"Green" paper

Updated: 03 Feb 2010
10feb-green-paper-hero

Introduction

How do you tell whether your printer paper is from a kosher source and not from an endangered rainforest?

We’re consuming more paper than ever before – a hefty 212kg each. Consumption has risen nearly 30 percent in just the last 15 years.

Some of this paper mountain is likely to be sourced from threatened Asian rainforests. Importers don’t have to prove their paper products come from a bona fide source. So you could be sold products of uncertain origins.

Illegal logging

 
Indonesian rainforest

Indonesian rainforest

A sizeable chunk of our paper comes from Asia. In the year to June 2009, we imported 30,000 tonnes of paper and paperboard from China. Another 25,000 tonnes came from Indonesia. Both these countries are heavily implicated in illegal logging and paper mills figure high on the list of suspects.

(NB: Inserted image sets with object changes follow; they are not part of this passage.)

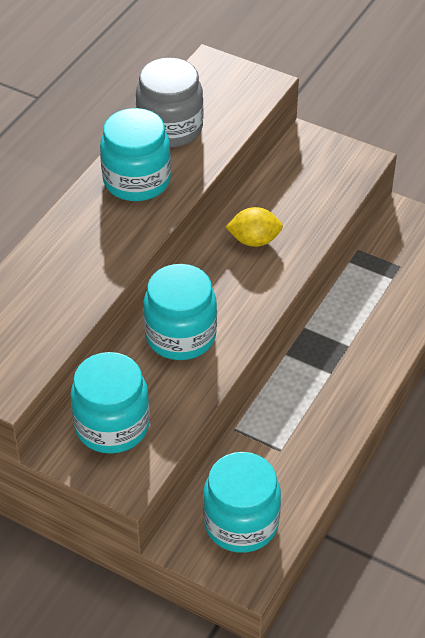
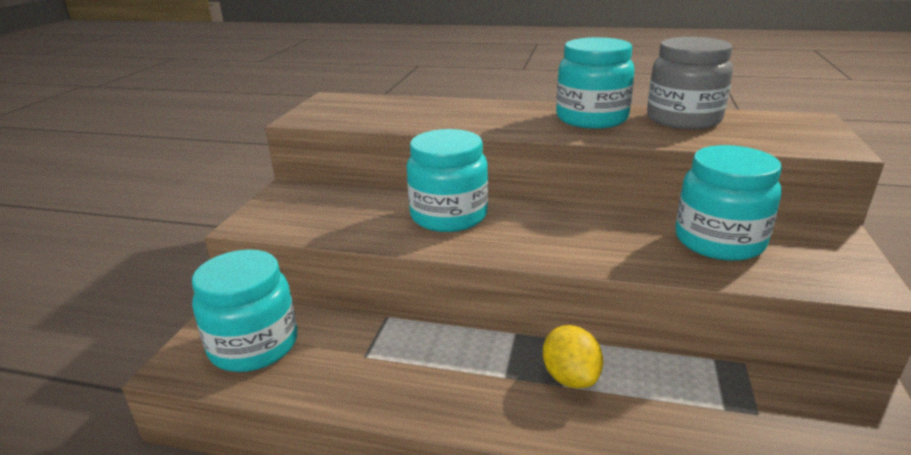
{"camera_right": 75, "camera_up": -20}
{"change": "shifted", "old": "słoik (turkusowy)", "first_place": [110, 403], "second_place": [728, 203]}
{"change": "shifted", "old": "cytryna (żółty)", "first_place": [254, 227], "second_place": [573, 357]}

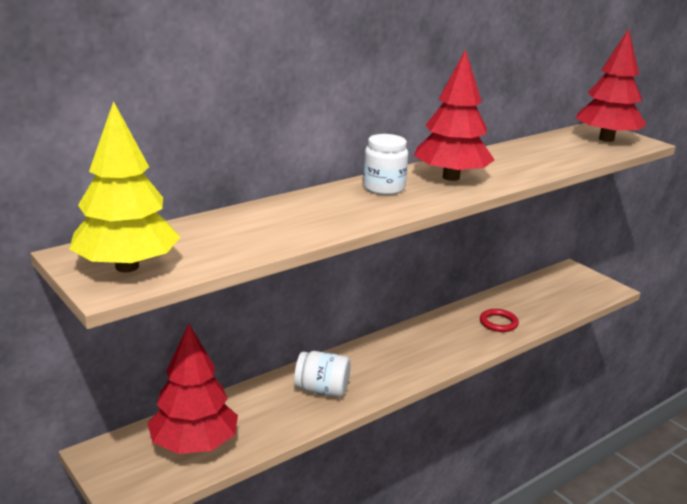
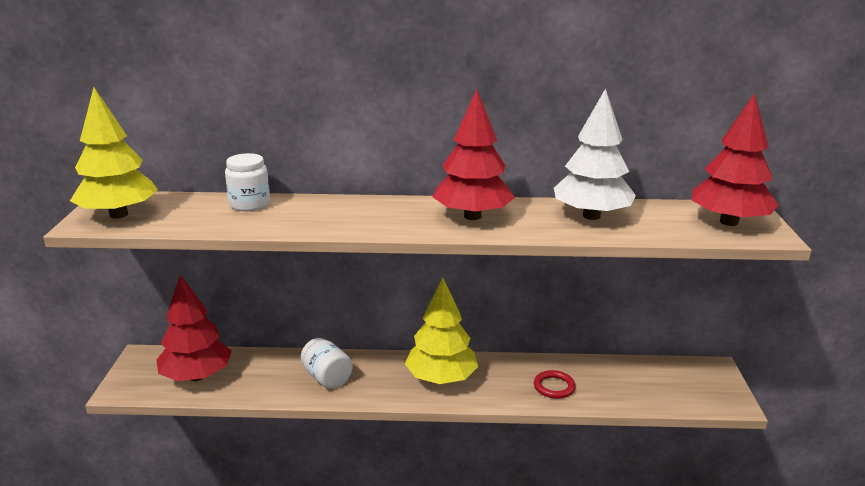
{"camera_right": 40, "camera_up": 0}
{"change": "new", "new": "drzewko (żółty)", "second_place": [441, 331]}
{"change": "new", "new": "drzewko (biały)", "second_place": [595, 154]}
{"change": "shifted", "old": "słoik (biały)", "first_place": [385, 164], "second_place": [247, 182]}

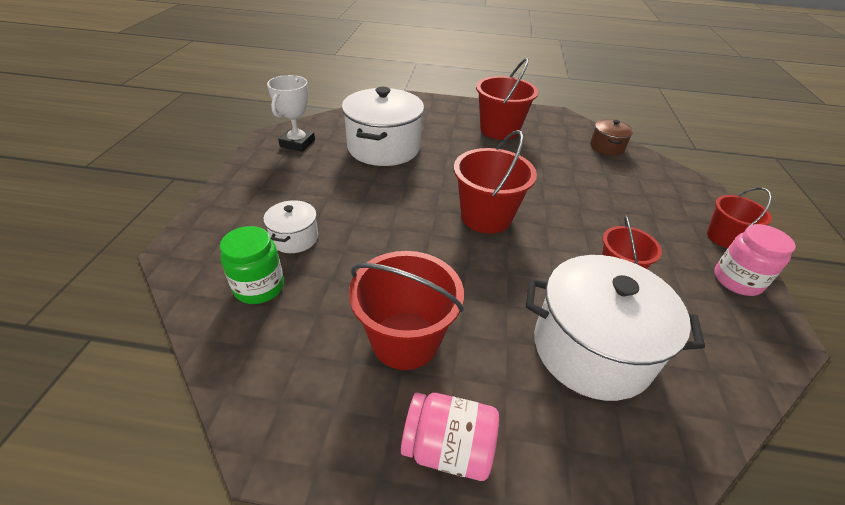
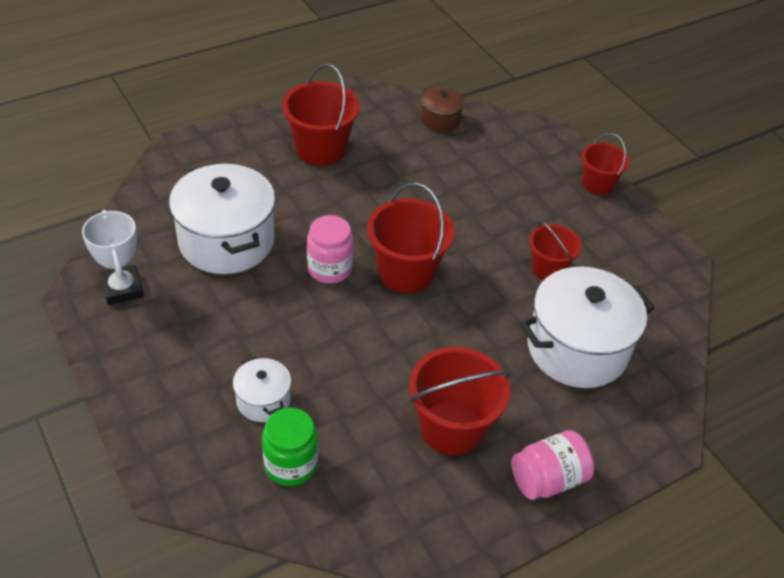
{"camera_right": -40, "camera_up": 5}
{"change": "shifted", "old": "słoik (różowy)", "first_place": [755, 260], "second_place": [330, 249]}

In Indonesia alone, it's estimated that up to 70 percent of timber is illegally logged. Much of what's being lost is virgin forest, which provides habitat for species such as the Sumatran orangutan – classified by the International Union for Conservation of Nature as critically endangered.

For consumers, it's almost impossible to tell whether paper from these countries is from a kosher source.

Take Impact Budget Copy Paper. The packaging says this paper’s made in Indonesia but doesn’t tell you anything about the source of the wood fibre used in the product.

Prostat paper, made in China and on sale at The Warehouse, also gives no information about what it’s made from.

Other products make claims that you can’t put much store by. Campap paper, made in Malaysia, claims to be manufactured from “100% plantation fibre”. But there's no independent certification on the packaging to back this up.